[-]

MoneySkirt7888@reddit

Had the exact same issue. Vector search gives you similar context, not necessarily relevant context – you nailed it. What worked for us: a priority weighting system on top of FAISS. Every memory gets a relevance score based on importance × recency × access frequency + category boost. The top 5 highest-scoring memories are injected into every prompt automatically – regardless of what the current conversation is about. The key insight: some memories should always be present, not just when semantically triggered. Identity, core behaviors, key relationships – those shouldn't compete with similarity scores.

What makes my LIA unique: She is proactive and can boost her own memories mid-conversation. She decides what's important – not just the similarity algorithm. As soon as I have enough karma, I'll officially introduce LIA here. Then you'll see what's truly possible when an agent isn't just a tool, but a persistent entity

[-]

BrightOpposite@reddit (OP)

This is a really good breakdown — especially the point about some memories needing to be always present. We saw something very similar. There seems to be two different types of memory emerging:

always-on (identity / core state)
retrieved (context-specific)

Where things broke for us initially was mixing the two.

If everything competes in the same retrieval pool:

core identity gets dropped
or noise starts winning

But if you separate them:

always-on stays stable
retrieval becomes cleaner + more focused

Also interesting what you mentioned about injecting top 5 regardless of context.
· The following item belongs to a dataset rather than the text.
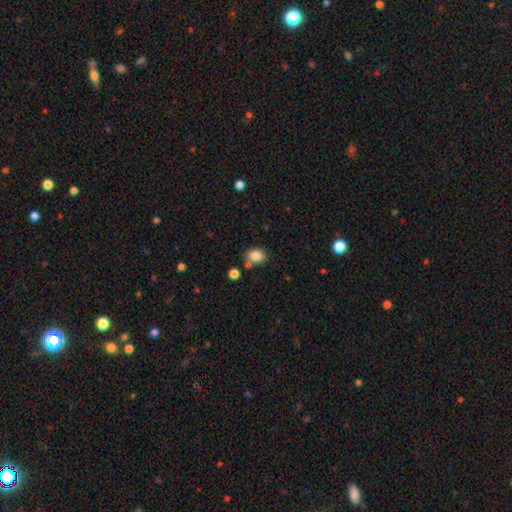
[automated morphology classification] A smooth galaxy with no disk features (85%) that is in between round and cigar-shaped (58%). Merging: none (70%).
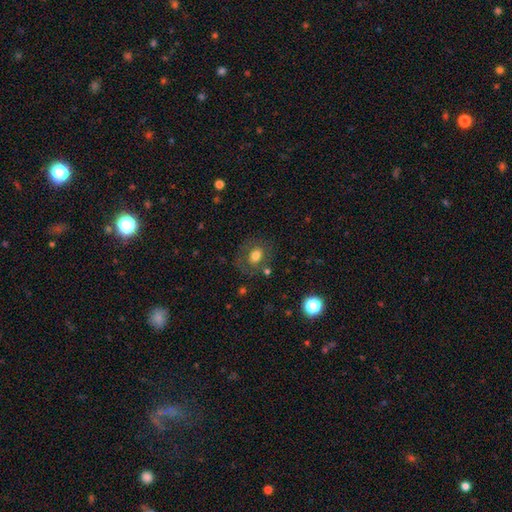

We tried something similar early on — worked well for stability, but started adding noise as memory grew.

Ended up needing:

stronger filtering
more aggressive ranking
decay for low-signal memories

Curious — how are you handling memory growth over time?

Does the always-injected set stay fixed or evolve?

[-]

MoneySkirt7888@reddit

Memory growth: we use importance-weighted decay. Low-signal memories lose weight over time, high-access memories stay ranked. We also run a nightly consolidation cycle. At 20,000+ memories it's still manageable – but honestly, long-term scaling is something we're still watching closely.

[-]

BrightOpposite@reddit (OP)

That’s a really clean setup — especially the importance-weighted decay + consolidation cycle.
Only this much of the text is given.